Infrastructure has been completed for 80 acres in the Southwest Arizona Industrial Park and lots are now being marketed, reported Elizabeth Carpenter, Realtor for the park being developed by Eddie Loo. “There is some interest,” she said, but negotiations are in the early stages.
RL Jones expects to break ground by early March on 20 acres the company is developing within the Magrino Industrial Park to accommodate the brokerage house’s operations and that of its clients, confirmed Russ Jones. He added that other projects in the industrial park are in the planning stages.
And Eckard Commercial Construction has been busy with various projects at Citrus Business Park, located on Avenue 4E between 41st and 43rd streets, reported Troy Eckard. A manufacturing plant for S&A Industries was completed in 2016 and the builder is getting ready to build a new 23,000-square foot plant for Insultech. He is working on several other projects, but they’re too early in negotiations to disclose who they are.
He said the 72-acre business park currently is an estimated 30 to 40 percent built out. “The park is getting full.
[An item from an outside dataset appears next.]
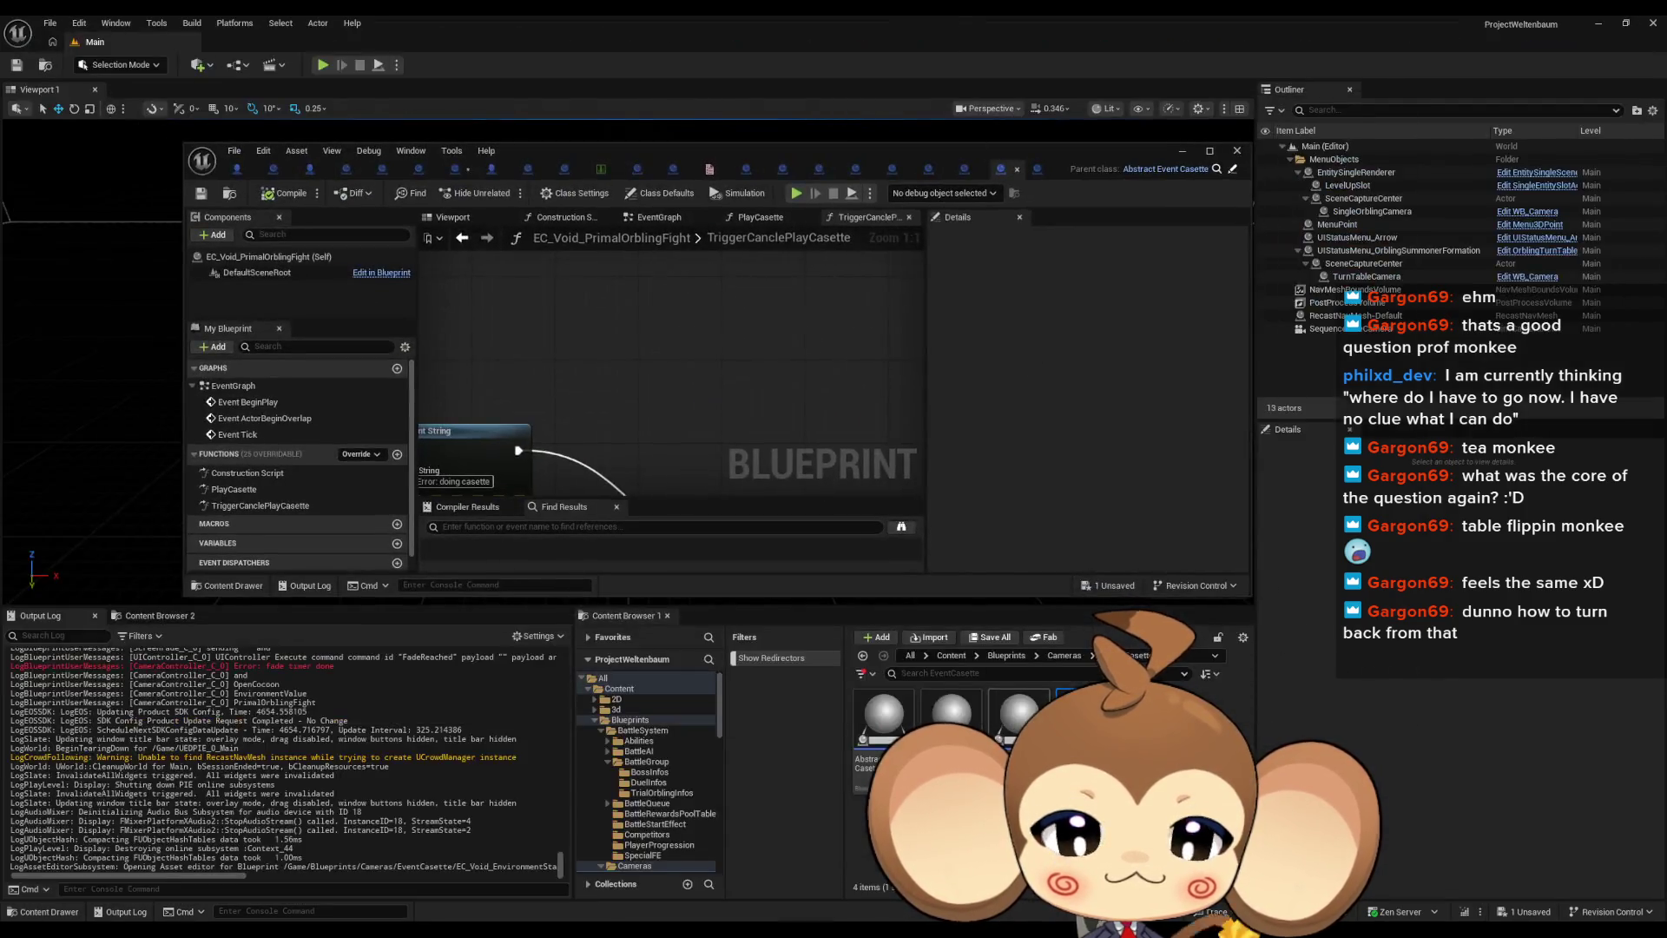
{"action": "left_click", "coordinate": [1037, 168]}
There’s a lot of good stuff … a lot of interest. It’s been a dynamic 1½ years.”
He credits Greater Yuma Economic Development Corporation for its assistance and “just getting companies to commit to coming to Yuma.”
As for residential, that sector, too, has been busy.
In the city of Yuma, 448 building permits were issued in 2016 for single-family detached homes and townhomes, reported Crist. That compares to 383 permits issued in 2015 – and that was a 25 percent increase over the previous year.
“Residential continues to surpass previous years,” Crist said. And he expects the number to further improve this year despite talk by the Feds of raising the interest rate.
Residential activity in Yuma includes a new subdivision being developed by Halls Brothers Construction off 12th Street between Avenues C and B. Elsewhere, building activity continues at such subdivisions as Park West, Livingston Ranch, Saguaro, Sierra Montana and Araby Crossing, Crist reported.
In addition, construction is under way on the second phase of El Dorado Condominiums at 3701 W. 22nd Lane.
Residential activity is also brisk in San Luis, reported Rosales, with three new subdivisions either under construction or in the planning stages. The two primary home builders there are Nieves Riedel and Bienestar.
Jacobson Companies has been busy building new homes at Martinez Lake, reported Bruce Jacobson, vice president of the company. “It’s exciting to see what is going on. A lot of homes are being built … nice homes.”
The same is starting to happen at Fisher’s Landing, he said, with people from California wanting to build nice weekend homes along the water.
The company also is moving forward with two more units at Cielo Verde off 32nd Street and Avenue 8 1/2E. He said infrastructure is going in for Unit 5, where he expects to start building houses by summer. He also expects to start home construction within the next few months in Unit 3.
Crist concluded: “I’m a very cautious person but I’m optimistic. I think we’ll continue to see increases in our growth here. We’re back to a solid strong pace.”